:: EXERCISE GOAL ::
Starting with the first line of the data below, copy each line up to and including the one containing "reclama un aumento". Pictures stay out.

:: DATA EXTRACT ::
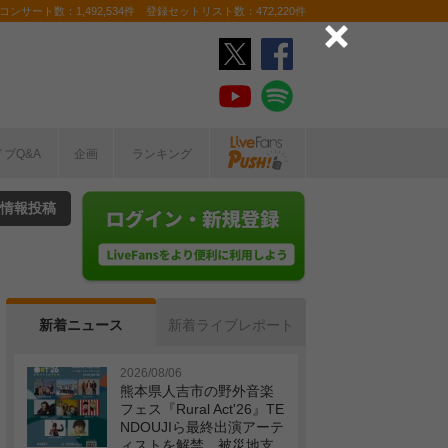
ンサート数：1,492,534件 登録セットリスト数：472,220件
イブQ&A
企画
ランキング
情報投稿
新着ニュース
新着ライブレポート
2026/08/06
熊本県人吉市の野外音楽
フェス『Rural Act'26』TE
NDOUJIら最終出演アーテ
ィストを解禁 被災地支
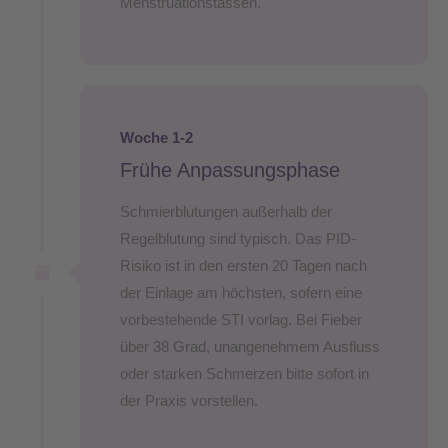
Menstruationstassen.
Woche 1-2
Frühe Anpassungsphase
Schmierblutungen außerhalb der
Regelblutung sind typisch. Das PID-
Risiko ist in den ersten 20 Tagen nach
der Einlage am höchsten, sofern eine
vorbestehende STI vorlag. Bei Fieber
über 38 Grad, unangenehmem Ausfluss
oder starken Schmerzen bitte sofort in
der Praxis vorstellen.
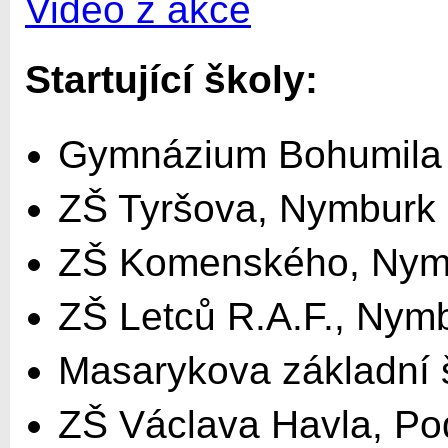
Video z akce
Startující školy:
Gymnázium Bohumila
ZŠ Tyršova, Nymburk
ZŠ Komenského, Nym
ZŠ Letců R.A.F., Nym
Masarykova základní
ZŠ Václava Havla, P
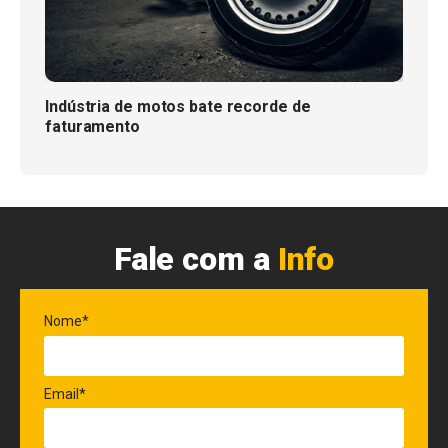
Indústria de motos bate recorde de
faturamento
Fale com a
Info
Nome*
Email*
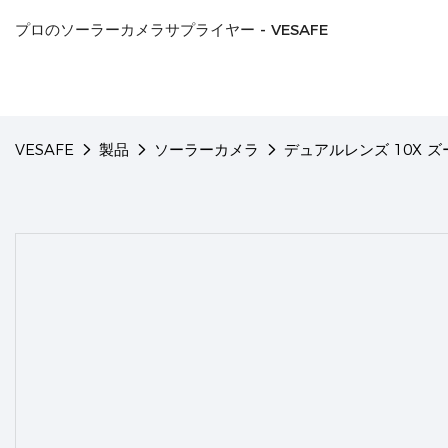
プロのソーラーカメラサプライヤー - VESAFE
VESAFE
製品
ソーラーカメラ
デュアルレンズ 10X 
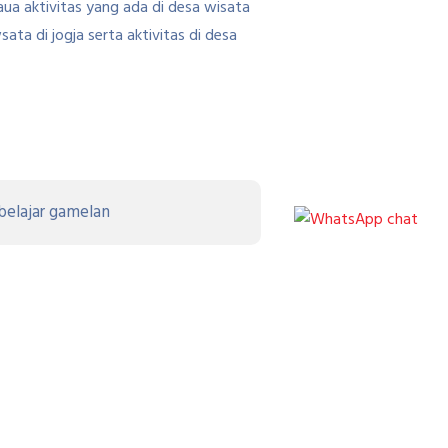
a aktivitas yang ada di desa wisata
ta di jogja serta aktivitas di desa
elajar gamelan
Next Article
ata di Jogjakarta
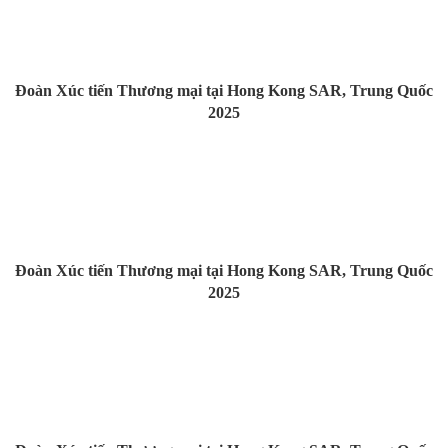
Đoàn Xúc tiến Thương mại tại Hong Kong SAR, Trung Quốc
2025
Đoàn Xúc tiến Thương mại tại Hong Kong SAR, Trung Quốc
2025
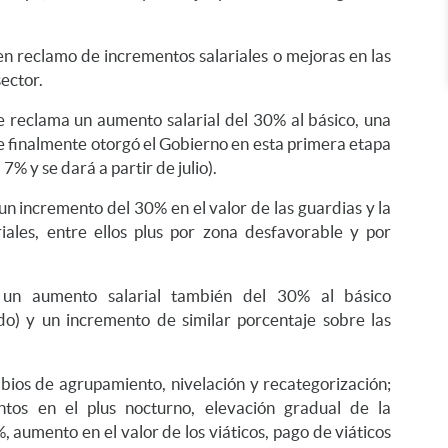
n reclamo de incrementos salariales o mejoras en las
sector.
reclama un aumento salarial del 30% al básico, una
e finalmente otorgó el Gobierno en esta primera etapa
% y se dará a partir de julio).
n incremento del 30% en el valor de las guardias y la
iales, entre ellos plus por zona desfavorable y por
 un aumento salarial también del 30% al básico
do) y un incremento de similar porcentaje sobre las
ios de agrupamiento, nivelación y recategorización;
tos en el plus nocturno, elevación gradual de la
, aumento en el valor de los viáticos, pago de viáticos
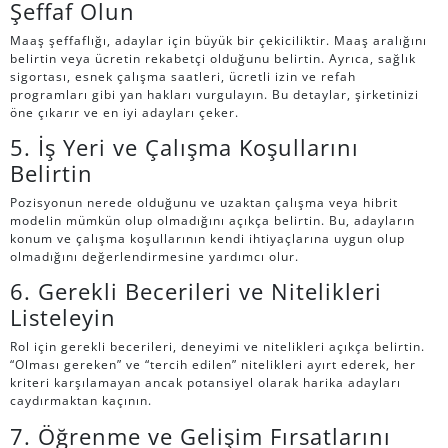
Şeffaf Olun
Maaş şeffaflığı, adaylar için büyük bir çekiciliktir. Maaş aralığını
belirtin veya ücretin rekabetçi olduğunu belirtin. Ayrıca, sağlık
sigortası, esnek çalışma saatleri, ücretli izin ve refah
programları gibi yan hakları vurgulayın. Bu detaylar, şirketinizi
öne çıkarır ve en iyi adayları çeker.
5. İş Yeri ve Çalışma Koşullarını
Belirtin
Pozisyonun nerede olduğunu ve uzaktan çalışma veya hibrit
modelin mümkün olup olmadığını açıkça belirtin. Bu, adayların
konum ve çalışma koşullarının kendi ihtiyaçlarına uygun olup
olmadığını değerlendirmesine yardımcı olur.
6. Gerekli Becerileri ve Nitelikleri
Listeleyin
Rol için gerekli becerileri, deneyimi ve nitelikleri açıkça belirtin.
“Olması gereken” ve “tercih edilen” nitelikleri ayırt ederek, her
kriteri karşılamayan ancak potansiyel olarak harika adayları
caydırmaktan kaçının.
7. Öğrenme ve Gelişim Fırsatlarını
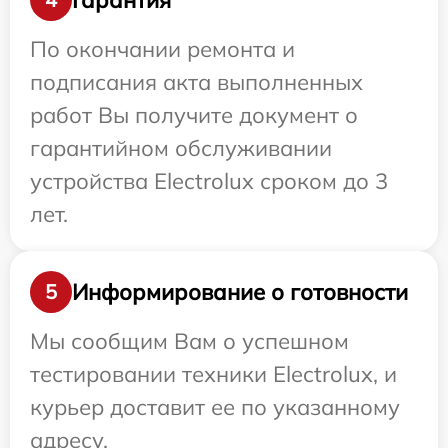
По окончании ремонта и
подписания акта выполненных
работ Вы получите документ о
гарантийном обслуживании
устройства Electrolux сроком до 3
лет.
Информирование о готовности
5
Мы сообщим Вам о успешном
тестировании техники Electrolux, и
курьер доставит ее по указанному
адресу.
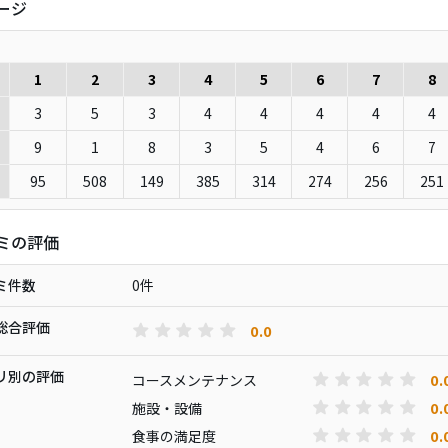
ージ
1
2
3
4
5
6
7
8
3
5
3
4
4
4
4
4
9
1
8
3
5
4
6
7
95
508
149
385
314
274
256
251
ミの評価
ミ件数
0件
総合評価
0.0
リ別の評価
0.
コースメンテナンス
0.
施設・設備
0.
食事の満足度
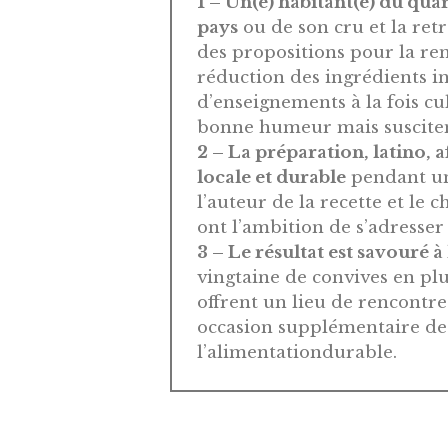
1 – Un(e) habitant(e) du qua
pays
ou de son cru et la retr
des propositions pour la re
réduction des ingrédients ind
d’enseignements à la fois cu
bonne humeur mais suscitent
2 – La préparation, latino, af
locale et durable
pendant un
l’auteur de la recette et le 
ont l’ambition de s’adresser
3 – Le résultat est savouré à
vingtaine de convives en plu
offrent un lieu de rencontre
occasion supplémentaire de
l’alimentationdurable.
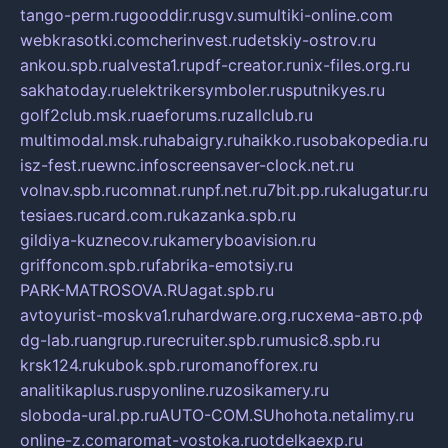
tango-perm.ru
gooddir.ru
sgv.su
multiki-online.com
webkrasotki.com
cherinvest.ru
detskiy-ostrov.ru
ankou.spb.ru
alvesta1.ru
pdf-creator.ru
nix-files.org.ru
sakhatoday.ru
elektrikersymboler.ru
sputnikyes.ru
golf2club.msk.ru
aeforums.ru
zallclub.ru
multimodal.msk.ru
habaigry.ru
haikko.ru
sobakopedia.ru
isz-fest.ru
ewnc.info
screensaver-clock.net.ru
volnav.spb.ru
comnat.ru
npf.net.ru
7bit.pp.ru
kalugatur.ru
tesiaes.ru
card.com.ru
kazanka.spb.ru
gildiya-kuznecov.ru
kameryboavision.ru
griffoncom.spb.ru
fabrika-emotsiy.ru
PARK-MATROSOVA.RU
agat.spb.ru
avtoyurist-moskva1.ru
hardware.org.ru
схема-авто.рф
dg-lab.ru
angrup.ru
recruiter.spb.ru
music8.spb.ru
krsk124.ru
kubok.spb.ru
romanofforex.ru
analitikaplus.ru
spyonline.ru
zosikamery.ru
sloboda-ural.pp.ru
AUTO-COM.SU
hohota.net
alimy.ru
online-z.com
aromat-vostoka.ru
otdelkaexp.ru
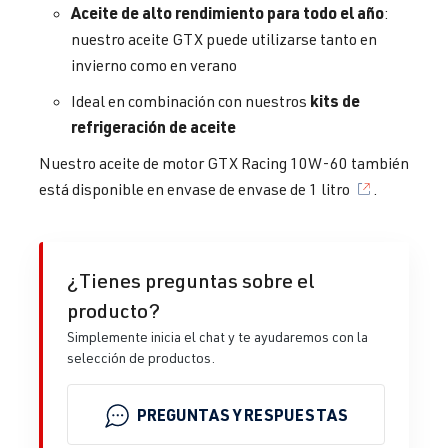
Aceite de alto rendimiento para todo el año
:
nuestro aceite GTX puede utilizarse tanto en
invierno como en verano
kits de
Ideal en combinación con nuestros
refrigeración de aceite
Nuestro aceite de motor GTX Racing 10W-60 también
está disponible en envase de
envase de 1 litro
.
¿Tienes preguntas sobre el
producto?
Simplemente inicia el chat y te ayudaremos con la
selección de productos.
PREGUNTAS Y RESPUESTAS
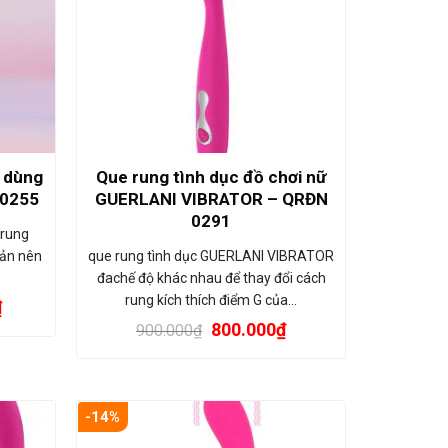
u dùng
Que rung tình dục đồ chơi nữ
 0255
GUERLANI VIBRATOR – QRĐN
0291
 rung
Bản nên
que rung tình dục GUERLANI VIBRATOR
đachế độ khác nhau để thay đổi cách
rung kích thích điểm G của…
₫
800.000
₫
900.000
₫
-14%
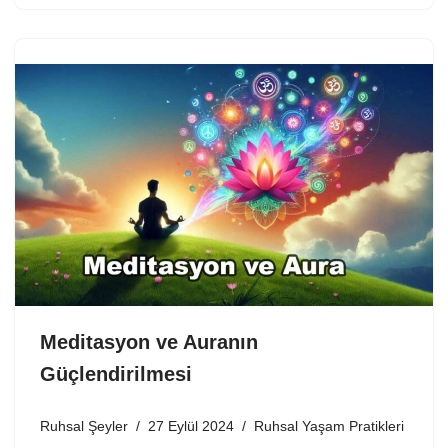
Meditasyon ve Auranın
Güçlendirilmesi
Ruhsal Şeyler
27 Eylül 2024
Ruhsal Yaşam Pratikleri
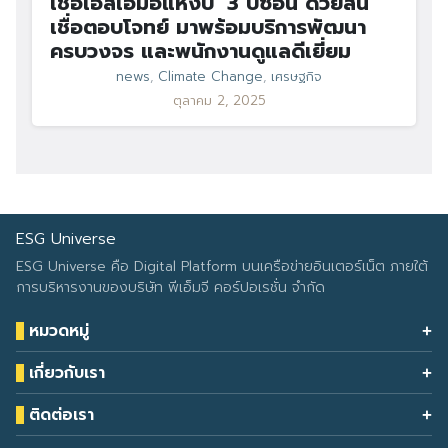
เชื่อเอสเอ็มอีแห่งปี’ 3 ปีซ้อน ด้วยสิน
เชื่อตอบโจทย์ มาพร้อมบริการพัฒนา
ครบวงจร และพนักงานดูแลดีเยี่ยม
news
,
Climate Change
,
เศรษฐกิจ
ตุลาคม 2, 2025
ESG Universe
ESG Universe คือ Digital Platform บนเครือข่ายอินเตอร์เน็ต ภายใต้
การบริหารงานของบริษัท พีเอ็มจี คอร์ปอเรชั่น จำกัด
หมวดหมู่
Health & Wellness
เกี่ยวกับเรา
Eco Icon
Our Services
ESG Data
ติดต่อเรา
About Us
โทรศัพท์: 090-549-2524
Climate Change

:: OUTPUT FOR THIS TASK ::
ンサート数：1,492,534件 登録セットリスト数：472,220件
イブQ&A
企画
ランキング
情報投稿
新着ニュース
新着ライブレポート
2026/08/06
熊本県人吉市の野外音楽
フェス『Rural Act'26』TE
NDOUJIら最終出演アーテ
ィストを解禁 被災地支
Menstruationstassen.
Woche 1-2
Frühe Anpassungsphase
Schmierblutungen außerhalb der
Regelblutung sind typisch. Das PID-
Risiko ist in den ersten 20 Tagen nach
der Einlage am höchsten, sofern eine
vorbestehende STI vorlag. Bei Fieber
über 38 Grad, unangenehmem Ausfluss
oder starken Schmerzen bitte sofort in
der Praxis vorstellen.
Video z akce
Startující školy:
Gymnázium Bohumila
ZŠ Tyršova, Nymburk
ZŠ Komenského, Nym
ZŠ Letců R.A.F., Nym
Masarykova základní
ZŠ Václava Havla, P
Indústria de motos bate recorde de
faturamento
Fale com a
Info
Nome*
Email*
プロのソーラーカメラサプライヤー - VESAFE
VESAFE
製品
ソーラーカメラ
デュアルレンズ 10X 
a aktivitas yang ada di desa wisata
ta di jogja serta aktivitas di desa
elajar gamelan
Next Article
ata di Jogjakarta
Đoàn Xúc tiến Thương mại tại Hong Kong SAR, Trung Quốc
2025
Đoàn Xúc tiến Thương mại tại Hong Kong SAR, Trung Quốc
2025
n reclamo de incrementos salariales o mejoras en las
sector.
reclama un aumento salarial del 30% al básico, una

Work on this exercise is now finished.